By: Carl D'Agostino on January 24, 2012
at 9:17 pm
You’ve got to be kidding, Carl! That is way crazy!
By: suzicate on January 25, 2012
at 7:04 am
I’m pretty sure my dad meant it when he said he’d use the pliers! Nice fog pictures.
By: pattisj on January 24, 2012
at 10:40 pm
No, he was a big teaser; he taught you well!
By: suzicate on January 25, 2012
at 7:04 am
I don’t know which is worse – the pliers or thread attached to a doorknob. It was a fight for anyone to pull my teeth out. It was a dramatic and traumatic experience for all involved. My younger son, unfortunately, is a lot like me in that respect! (And I do not pull teeth. That’s a “daddy job” around here.)
By: jannatwrites on January 25, 2012
at 12:22 am
Either one is probably better than having to go to the dentist for an extraction at that age.
By: suzicate on January 25, 2012
at 7:02 am
[...] of my oldest blogging buddies Suzicate posted about a loose tooth when she was a child. It is such a cute story. I was the youngest of four and remember the threat [...]
By: Wordy Wordless Wednesday | Living, Loving, Laughing….. on January 25, 2012
at 8:27 am
I absolutely loved your story! It is amazing how our childhood memories become distorted- like the passing of time in the tree. The dark sense of humor of your father, your sister’s take control attitude and your sense of fear make for a great tale. Thanks for sharing.

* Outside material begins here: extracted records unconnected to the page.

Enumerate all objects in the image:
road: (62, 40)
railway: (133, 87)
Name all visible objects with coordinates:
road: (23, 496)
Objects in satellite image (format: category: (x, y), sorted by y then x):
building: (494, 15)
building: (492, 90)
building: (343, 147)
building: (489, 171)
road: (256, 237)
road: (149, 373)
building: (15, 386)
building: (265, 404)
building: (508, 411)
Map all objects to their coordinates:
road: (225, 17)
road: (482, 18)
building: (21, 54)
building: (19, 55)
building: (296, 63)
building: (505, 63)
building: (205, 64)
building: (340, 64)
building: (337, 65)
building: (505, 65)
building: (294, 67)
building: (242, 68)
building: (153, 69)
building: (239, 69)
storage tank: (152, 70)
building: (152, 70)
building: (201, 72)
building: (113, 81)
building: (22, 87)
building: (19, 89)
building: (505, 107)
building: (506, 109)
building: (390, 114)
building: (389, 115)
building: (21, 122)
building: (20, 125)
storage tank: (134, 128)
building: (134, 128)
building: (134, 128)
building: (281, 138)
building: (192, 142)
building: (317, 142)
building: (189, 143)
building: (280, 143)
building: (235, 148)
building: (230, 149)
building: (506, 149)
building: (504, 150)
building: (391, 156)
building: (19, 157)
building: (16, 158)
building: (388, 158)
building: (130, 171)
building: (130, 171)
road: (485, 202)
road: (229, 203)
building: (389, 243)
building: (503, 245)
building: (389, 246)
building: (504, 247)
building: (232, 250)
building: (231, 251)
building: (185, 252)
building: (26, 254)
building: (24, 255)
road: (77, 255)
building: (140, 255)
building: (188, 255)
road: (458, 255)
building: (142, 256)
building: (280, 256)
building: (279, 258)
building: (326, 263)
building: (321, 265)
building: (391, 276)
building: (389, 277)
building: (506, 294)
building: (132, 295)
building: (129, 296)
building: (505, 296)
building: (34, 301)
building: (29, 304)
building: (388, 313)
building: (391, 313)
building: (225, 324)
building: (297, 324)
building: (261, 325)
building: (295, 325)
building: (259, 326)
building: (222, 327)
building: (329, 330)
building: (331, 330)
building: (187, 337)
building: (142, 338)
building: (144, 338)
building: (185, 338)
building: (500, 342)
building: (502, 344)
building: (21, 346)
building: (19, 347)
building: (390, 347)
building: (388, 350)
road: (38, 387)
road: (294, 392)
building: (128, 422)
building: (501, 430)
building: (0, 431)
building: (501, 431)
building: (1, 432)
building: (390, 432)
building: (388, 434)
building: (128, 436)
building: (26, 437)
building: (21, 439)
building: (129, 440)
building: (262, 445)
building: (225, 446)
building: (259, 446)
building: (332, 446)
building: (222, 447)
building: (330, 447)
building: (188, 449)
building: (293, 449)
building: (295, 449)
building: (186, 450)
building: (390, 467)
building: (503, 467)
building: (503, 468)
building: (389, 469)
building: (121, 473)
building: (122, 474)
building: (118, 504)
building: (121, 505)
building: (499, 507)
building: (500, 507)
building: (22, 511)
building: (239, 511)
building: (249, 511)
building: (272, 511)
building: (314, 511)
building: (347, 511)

By: themiddlegeneration on January 25, 2012
at 11:26 am
Thank you; so glad you enjoyed it.
By: suzicate on January 25, 2012
at 1:18 pm
I’m impressed with your tree climbing ability! Never my forte.
I hated having a loose tooth. I would wiggle it around with my tongue but wouldn’t pull on it with fingers, pliers, or thread.
And I was always afraid I’d swallow it while sleeping . . . and wouldn’t get paid by the Tooth Fairy!
By: nrhatch on January 25, 2012
at 11:42 pm
I was a big tree climber, ball kicker, bike rider, etc…as a kid…rough tumble woodsy, but not necessarily athletically skilled!
I’d wiggle mine, too..but the fear of pliers made me take drastic measures – trusting my sister!